▶ [Task objective] Reproduce only the lines of the material below that start at the line containing "index dip: (126, 321)" and stop at the line containing "pinky pip: (462, 330)". Keep both end lines.

▶ [Given records]
________________________________________
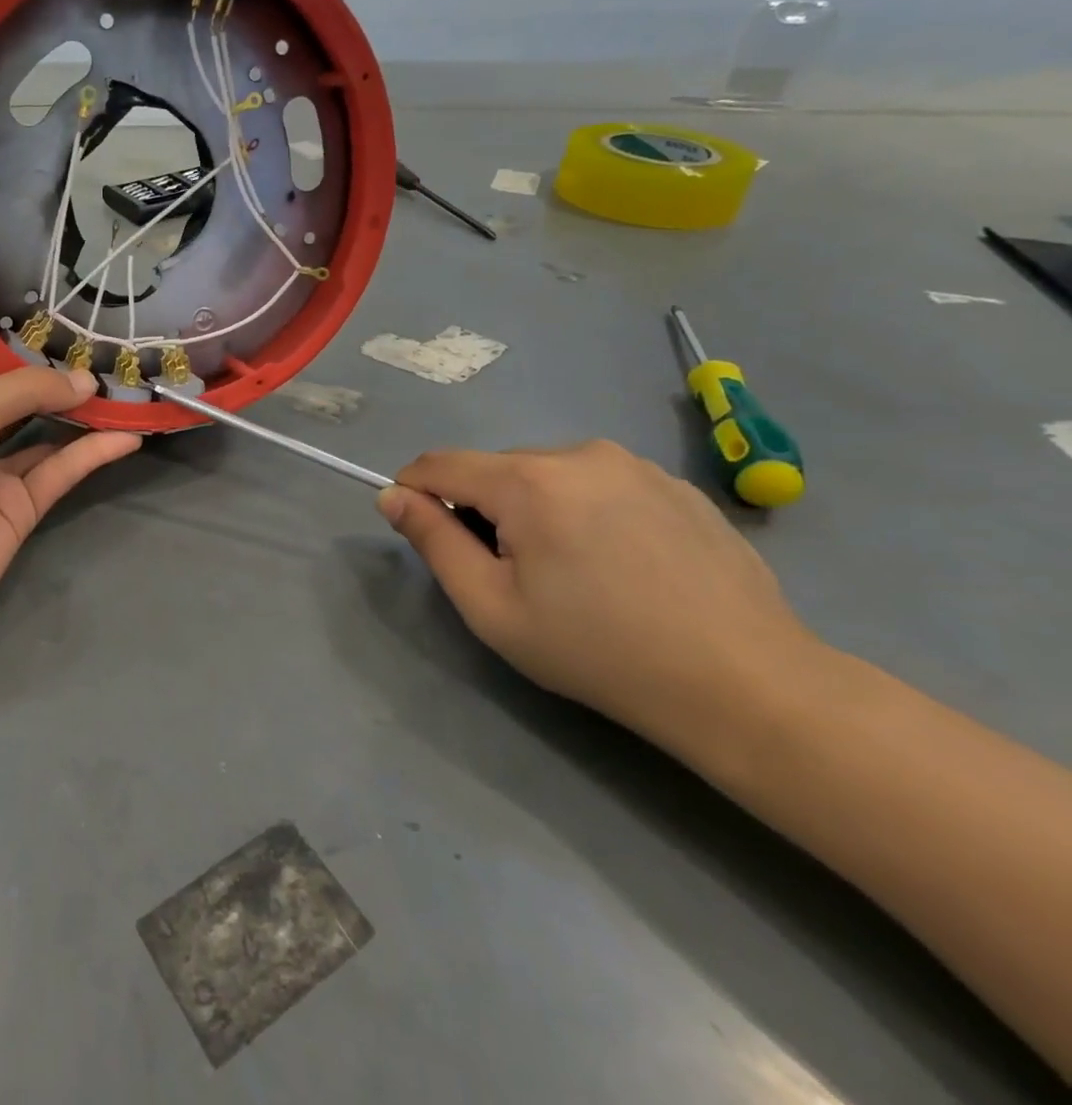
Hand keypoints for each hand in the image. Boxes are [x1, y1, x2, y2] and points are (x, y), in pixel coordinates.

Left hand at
________________________________________
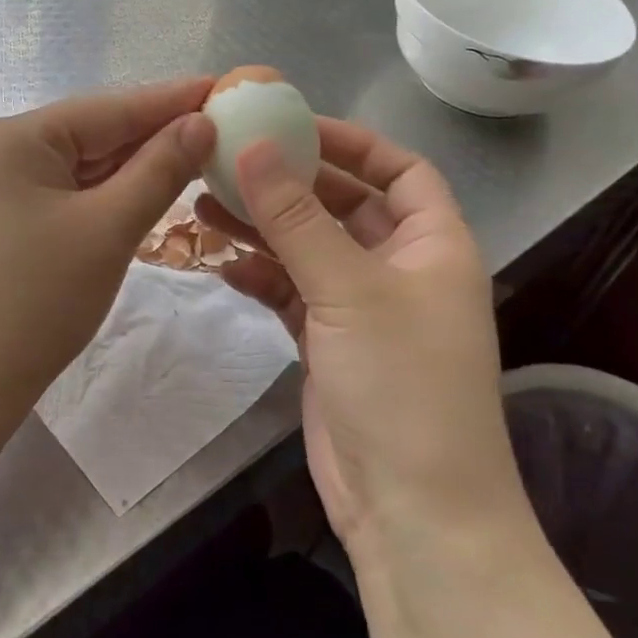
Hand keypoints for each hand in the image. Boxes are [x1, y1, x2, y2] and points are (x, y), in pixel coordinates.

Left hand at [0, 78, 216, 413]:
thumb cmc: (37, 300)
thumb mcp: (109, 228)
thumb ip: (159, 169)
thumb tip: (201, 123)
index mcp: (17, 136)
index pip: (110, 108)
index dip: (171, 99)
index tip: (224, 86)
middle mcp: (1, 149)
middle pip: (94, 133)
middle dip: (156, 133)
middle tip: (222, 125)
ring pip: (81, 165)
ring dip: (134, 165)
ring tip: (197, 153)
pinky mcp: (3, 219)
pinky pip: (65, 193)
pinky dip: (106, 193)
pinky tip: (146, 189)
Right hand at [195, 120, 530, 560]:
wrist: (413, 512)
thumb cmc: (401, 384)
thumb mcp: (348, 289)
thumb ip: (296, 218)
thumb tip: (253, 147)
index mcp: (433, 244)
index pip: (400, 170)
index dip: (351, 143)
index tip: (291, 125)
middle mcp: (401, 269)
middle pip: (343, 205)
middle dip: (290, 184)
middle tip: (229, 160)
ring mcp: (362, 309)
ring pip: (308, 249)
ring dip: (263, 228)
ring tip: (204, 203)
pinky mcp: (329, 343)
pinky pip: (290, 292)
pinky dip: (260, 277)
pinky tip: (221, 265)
________________________________________
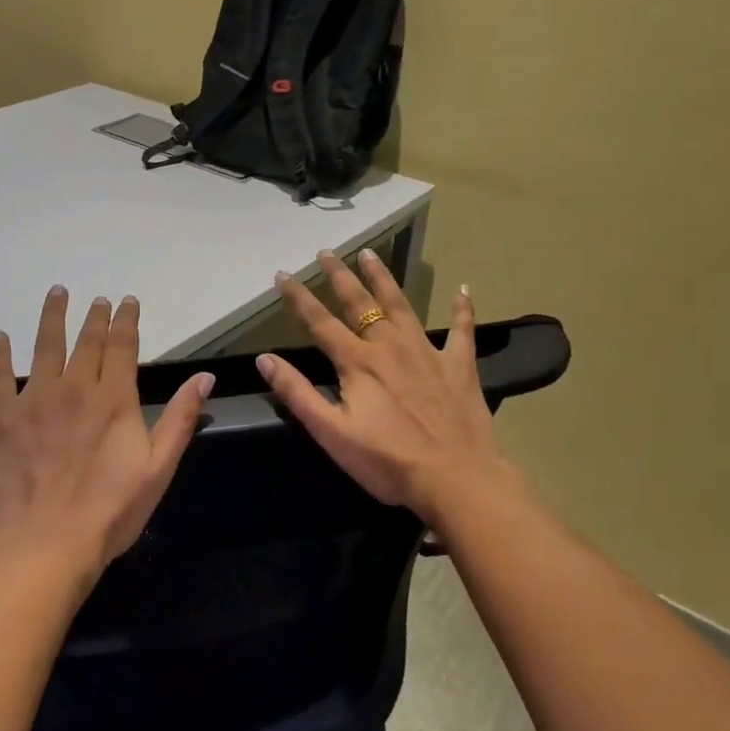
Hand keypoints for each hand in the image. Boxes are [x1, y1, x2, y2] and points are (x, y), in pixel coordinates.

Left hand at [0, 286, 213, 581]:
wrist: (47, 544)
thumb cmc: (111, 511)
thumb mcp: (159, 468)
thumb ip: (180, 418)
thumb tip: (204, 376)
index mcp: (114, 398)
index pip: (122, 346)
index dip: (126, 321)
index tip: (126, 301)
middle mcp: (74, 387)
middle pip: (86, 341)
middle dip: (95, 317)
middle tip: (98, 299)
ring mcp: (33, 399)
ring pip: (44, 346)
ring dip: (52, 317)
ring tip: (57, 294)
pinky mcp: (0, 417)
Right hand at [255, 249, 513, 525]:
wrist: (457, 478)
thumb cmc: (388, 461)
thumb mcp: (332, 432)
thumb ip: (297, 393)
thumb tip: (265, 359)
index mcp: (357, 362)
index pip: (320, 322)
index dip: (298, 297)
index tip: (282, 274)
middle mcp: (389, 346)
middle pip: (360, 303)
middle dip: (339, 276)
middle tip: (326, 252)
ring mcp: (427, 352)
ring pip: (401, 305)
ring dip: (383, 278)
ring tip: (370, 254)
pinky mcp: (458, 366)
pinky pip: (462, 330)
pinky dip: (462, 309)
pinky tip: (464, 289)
________________________________________
▶ [Solution below]
index dip: (126, 321)
index tip: (126, 301)
middle mcp: (74, 387)
middle pip: (86, 341)
middle dip: (95, 317)
middle tip: (98, 299)
ring mcp: (33, 399)
ring pip: (44, 346)
ring dip: (52, 317)
ring tip: (57, 294)
pinky mcp: (0, 417)
Right hand at [255, 249, 513, 525]:
wrist: (457, 478)
thumb cmc: (388, 461)
thumb mcp: (332, 432)
thumb ip: (297, 393)
thumb tip: (265, 359)
index mcp: (357, 362)
index pip: (320, 322)
index dip: (298, 297)
index tip: (282, 274)
middle mcp: (389, 346)
middle pip: (360, 303)
middle dip: (339, 276)
middle tip: (326, 252)
ring mcp: (427, 352)
ring pip: (401, 305)
ring dip: (383, 278)
ring tip: (370, 254)
pinky mcp: (458, 366)
pinky pip: (462, 330)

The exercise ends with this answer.